Copy every one of the following dataset entries verbatim, keeping each line unchanged.

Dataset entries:
_ _ _
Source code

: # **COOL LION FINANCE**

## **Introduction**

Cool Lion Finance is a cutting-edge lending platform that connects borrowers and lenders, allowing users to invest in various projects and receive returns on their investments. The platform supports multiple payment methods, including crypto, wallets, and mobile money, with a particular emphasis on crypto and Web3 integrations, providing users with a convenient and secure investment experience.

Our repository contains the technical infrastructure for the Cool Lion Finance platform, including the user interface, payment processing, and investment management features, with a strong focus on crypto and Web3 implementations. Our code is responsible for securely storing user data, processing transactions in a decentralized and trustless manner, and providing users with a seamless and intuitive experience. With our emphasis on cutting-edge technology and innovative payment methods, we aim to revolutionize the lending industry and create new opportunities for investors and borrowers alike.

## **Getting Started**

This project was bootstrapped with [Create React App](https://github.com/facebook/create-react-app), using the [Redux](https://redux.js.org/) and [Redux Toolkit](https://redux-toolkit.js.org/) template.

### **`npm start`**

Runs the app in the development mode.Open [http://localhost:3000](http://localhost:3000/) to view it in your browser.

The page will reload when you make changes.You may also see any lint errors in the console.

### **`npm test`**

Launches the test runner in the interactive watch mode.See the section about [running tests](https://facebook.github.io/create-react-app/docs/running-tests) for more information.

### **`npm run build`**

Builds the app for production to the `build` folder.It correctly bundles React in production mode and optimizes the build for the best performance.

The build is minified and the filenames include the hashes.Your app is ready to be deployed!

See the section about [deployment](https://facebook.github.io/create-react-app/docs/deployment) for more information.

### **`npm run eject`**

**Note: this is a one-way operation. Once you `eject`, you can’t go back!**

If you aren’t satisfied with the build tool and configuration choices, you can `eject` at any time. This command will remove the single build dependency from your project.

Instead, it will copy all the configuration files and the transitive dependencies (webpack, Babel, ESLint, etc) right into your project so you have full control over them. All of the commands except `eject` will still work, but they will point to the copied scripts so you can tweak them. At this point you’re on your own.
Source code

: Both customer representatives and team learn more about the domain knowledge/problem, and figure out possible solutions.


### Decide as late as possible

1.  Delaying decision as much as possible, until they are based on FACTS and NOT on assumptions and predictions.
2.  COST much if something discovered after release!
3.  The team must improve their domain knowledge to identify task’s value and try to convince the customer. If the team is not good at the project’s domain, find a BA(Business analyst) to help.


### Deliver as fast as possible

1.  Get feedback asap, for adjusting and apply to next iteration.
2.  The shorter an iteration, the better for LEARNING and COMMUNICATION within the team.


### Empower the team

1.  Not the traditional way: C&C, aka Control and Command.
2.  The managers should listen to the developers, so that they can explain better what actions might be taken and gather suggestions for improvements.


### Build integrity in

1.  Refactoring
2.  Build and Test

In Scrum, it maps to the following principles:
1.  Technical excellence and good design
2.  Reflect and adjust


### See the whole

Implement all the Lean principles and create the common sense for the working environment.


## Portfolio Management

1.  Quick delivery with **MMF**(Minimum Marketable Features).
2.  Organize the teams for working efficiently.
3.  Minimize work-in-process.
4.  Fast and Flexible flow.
_ _ _
Output for this task:
Source code

: # **COOL LION FINANCE**

## **Introduction**

Cool Lion Finance is a cutting-edge lending platform that connects borrowers and lenders, allowing users to invest in various projects and receive returns on their investments. The platform supports multiple payment methods, including crypto, wallets, and mobile money, with a particular emphasis on crypto and Web3 integrations, providing users with a convenient and secure investment experience.

Our repository contains the technical infrastructure for the Cool Lion Finance platform, including the user interface, payment processing, and investment management features, with a strong focus on crypto and Web3 implementations. Our code is responsible for securely storing user data, processing transactions in a decentralized and trustless manner, and providing users with a seamless and intuitive experience. With our emphasis on cutting-edge technology and innovative payment methods, we aim to revolutionize the lending industry and create new opportunities for investors and borrowers alike.

## **Getting Started**

This project was bootstrapped with [Create React App](https://github.com/facebook/create-react-app), using the [Redux](https://redux.js.org/) and [Redux Toolkit](https://redux-toolkit.js.org/) template.

### **`npm start`**

Runs the app in the development mode.Open [http://localhost:3000](http://localhost:3000/) to view it in your browser.

The page will reload when you make changes.You may also see any lint errors in the console.

### **`npm test`**

Launches the test runner in the interactive watch mode.See the section about [running tests](https://facebook.github.io/create-react-app/docs/running-tests) for more information.

### **`npm run build`**

Builds the app for production to the `build` folder.It correctly bundles React in production mode and optimizes the build for the best performance.

The build is minified and the filenames include the hashes.Your app is ready to be deployed!

See the section about [deployment](https://facebook.github.io/create-react-app/docs/deployment) for more information.

### **`npm run eject`**

**Note: this is a one-way operation. Once you `eject`, you can’t go back!**

If you aren’t satisfied with the build tool and configuration choices, you can `eject` at any time. This command will remove the single build dependency from your project.

Instead, it will copy all the configuration files and the transitive dependencies (webpack, Babel, ESLint, etc) right into your project so you have full control over them. All of the commands except `eject` will still work, but they will point to the copied scripts so you can tweak them. At this point you’re on your own.
Source code

: Both customer representatives and team learn more about the domain knowledge/problem, and figure out possible solutions.


### Decide as late as possible

1.  Delaying decision as much as possible, until they are based on FACTS and NOT on assumptions and predictions.
2.  COST much if something discovered after release!
3.  The team must improve their domain knowledge to identify task’s value and try to convince the customer. If the team is not good at the project’s domain, find a BA(Business analyst) to help.


### Deliver as fast as possible

1.  Get feedback asap, for adjusting and apply to next iteration.
2.  The shorter an iteration, the better for LEARNING and COMMUNICATION within the team.


### Empower the team

1.  Not the traditional way: C&C, aka Control and Command.
2.  The managers should listen to the developers, so that they can explain better what actions might be taken and gather suggestions for improvements.


### Build integrity in

1.  Refactoring
2.  Build and Test

In Scrum, it maps to the following principles:
1.  Technical excellence and good design
2.  Reflect and adjust


### See the whole

Implement all the Lean principles and create the common sense for the working environment.


## Portfolio Management

1.  Quick delivery with **MMF**(Minimum Marketable Features).
2.  Organize the teams for working efficiently.
3.  Minimize work-in-process.
4.  Fast and Flexible flow.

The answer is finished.